Quoting Mode	Mode for handling special characters in the data, such as the column separator and newline character: Quoted - Encloses data in each field with the specified quote character. The following example uses asterisks to enclose the data in a field: `string data, more string data` Escaped - Precedes a special character with the specified escape character. The following example uses a backtick to escape the comma column separator in a field: string data`, more string data Both - Performs both tasks described above. Available when using the Delimited staging file format.
Quote Character	Character to enclose field data. Available when Quoting Mode is set to Quoted or Both.
Escape Character	Character to precede special characters in field data. Available when Quoting Mode is set to Escaped or Both.
Row Field	Map or list-map field to use as the basis for the generated row. Default is `/`, which includes all record fields in the resulting row.
Null Value	Characters in the data that represent a null value. Default is `\N`.
Merge CDC Data	Uses the MERGE command to perform CRUD operations when writing to Delta Lake tables. Select to process CDC data. Important: To maintain the original order of data, do not use multiple threads or cluster execution mode when processing CDC data. For more information about the MERGE command, see Load methods. For information about optimizing flow performance, see Performance optimization.
Primary Key Location	Location of primary key details: JDBC Header - Use when primary key columns are defined in the `jdbc.primaryKeySpecification` record header attribute. Specify for Each Table - Use to list each target table and the primary key columns for the table. Note: When key columns are known, entering them manually is more efficient than the other option.
Table Key Columns	Key columns in each Delta Lake table used to evaluate the MERGE condition. Click the Add icon to add additional tables. Click the Add icon in the Key Columns field to add additional key columns for a table. Available when Primary Key Location is set to Specify for Each Table.
Ignore Missing Fields	Allows writing records with missing fields to tables. Uses the specified default value for the data type of the missing field. When not enabled, records with missing fields are treated as error records.
Ignore Fields with Invalid Types	Allows replacing fields that contain data of an invalid type with the specified default value for the data type. When not enabled, records with data of invalid types are treated as error records.
Data Storage Time Zone	Time zone to convert Date, Datetime, and Time fields to before storing them.

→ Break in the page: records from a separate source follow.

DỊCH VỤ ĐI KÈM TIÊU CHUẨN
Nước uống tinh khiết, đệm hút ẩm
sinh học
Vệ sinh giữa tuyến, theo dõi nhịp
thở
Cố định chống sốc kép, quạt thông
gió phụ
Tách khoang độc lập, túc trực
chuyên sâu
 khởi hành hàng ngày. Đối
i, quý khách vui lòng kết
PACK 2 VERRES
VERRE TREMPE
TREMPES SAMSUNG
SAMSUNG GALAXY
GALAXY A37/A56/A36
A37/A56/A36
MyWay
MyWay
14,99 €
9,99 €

Column fields to ignore 7.0 and later	Fields to ignore from records or tables when writing to the target. To add fields, click Add value, click Edit, and then configure the following options: Ignore fields from - Choose whether to ignore fields from incoming records or from each table. Columns - Enter the column or field names to ignore. Names are case-sensitive. Table - When ignoring fields from tables, enter the table name. The name is case-sensitive.

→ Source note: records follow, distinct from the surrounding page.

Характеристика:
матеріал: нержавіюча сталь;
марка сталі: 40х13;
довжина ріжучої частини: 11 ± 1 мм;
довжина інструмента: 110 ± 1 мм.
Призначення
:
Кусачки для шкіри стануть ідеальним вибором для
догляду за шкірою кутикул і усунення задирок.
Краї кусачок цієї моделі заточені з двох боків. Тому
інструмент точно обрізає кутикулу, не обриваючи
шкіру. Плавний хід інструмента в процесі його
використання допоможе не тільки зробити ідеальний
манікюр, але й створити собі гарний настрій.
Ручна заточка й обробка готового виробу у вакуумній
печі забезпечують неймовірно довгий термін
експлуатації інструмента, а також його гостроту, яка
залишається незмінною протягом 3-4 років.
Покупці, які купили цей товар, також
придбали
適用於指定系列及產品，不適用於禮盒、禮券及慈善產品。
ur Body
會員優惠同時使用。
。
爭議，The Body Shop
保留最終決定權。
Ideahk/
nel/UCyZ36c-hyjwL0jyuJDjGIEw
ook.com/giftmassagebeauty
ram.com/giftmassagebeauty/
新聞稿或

Column Fields to Ignore 6.4 and earlier	List of fields to ignore when writing to the Delta Lake table. You can enter a comma-separated list of first level fields to ignore.

On the Data Defaults tab, configure the following properties:

Data Defaults Property	Description
Data defaults for missing or invalid fields 7.4 and later	Default values to use when a field is missing or contains invalid data. If you do not define a default value, the target writes missing or invalid fields as `\N`, which represents an empty value in Delta Lake. To define default values, click Add value, click Edit, and then select the data type and enter the default value.
<data type> Default 7.3 and earlier	Default value to use when replacing missing fields or fields with invalid data for the listed data type. Default is `\N`, which represents an empty value in Delta Lake.